◆ WHAT YOU ARE ASKED TO DO ◆
Reproduce, with no changes, the part of the material that opens with the line containing "ZŠ CEREKVICE" and runs through to the end of the material.

(Stored data)

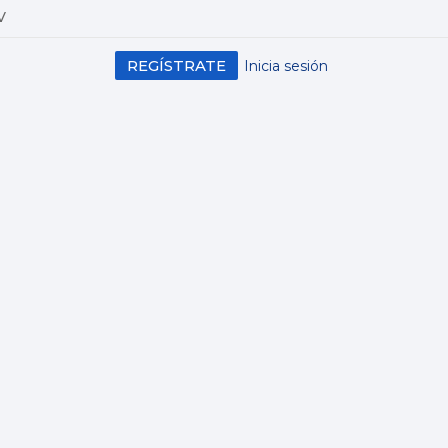
V
REGÍSTRATE
Inicia sesión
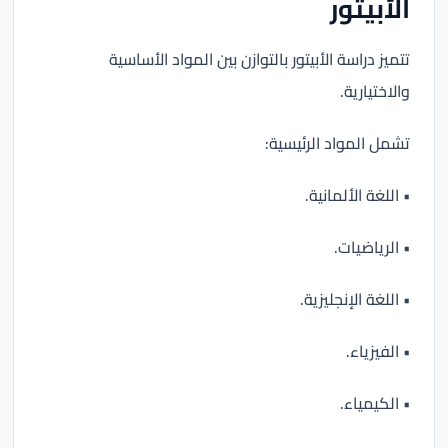
الأبيتور
تتميز دراسة الأبيتور بالتوازن بين المواد الأساسية
والاختيارية.
تشمل المواد الرئيسية:
• اللغة الألمانية.
• الرياضيات.
• اللغة الإنجليزية.
• الفيزياء.
• الكيمياء.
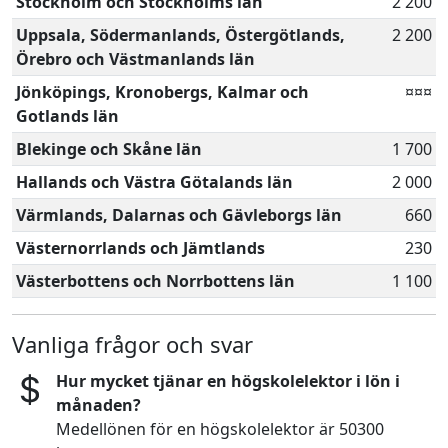
Stockholm och Stockholms län
2 200
Uppsala, Södermanlands, Östergötlands,
2 200
Örebro och Västmanlands län
Jönköpings, Kronobergs, Kalmar och
¤¤¤
Gotlands län
Blekinge och Skåne län
1 700
Hallands och Västra Götalands län
2 000
Värmlands, Dalarnas och Gävleborgs län
660
Västernorrlands och Jämtlands
230
Västerbottens och Norrbottens län
1 100
Vanliga frågor och svar
Hur mycket tjänar en högskolelektor i lön i
månaden?
Medellönen för en högskolelektor är 50300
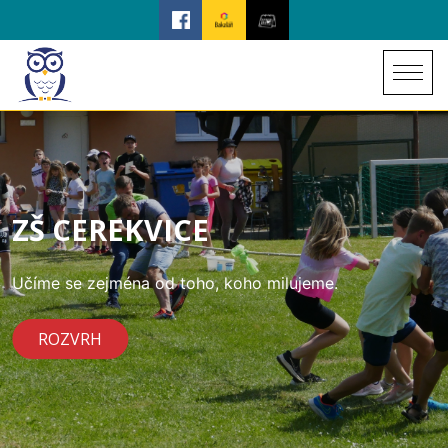
ZŠ CEREKVICE
Učíme se zejména od toho, koho milujeme.
ROZVRH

◆ SOLUTION ◆
ZŠ CEREKVICE
Učíme se zejména od toho, koho milujeme.
ROZVRH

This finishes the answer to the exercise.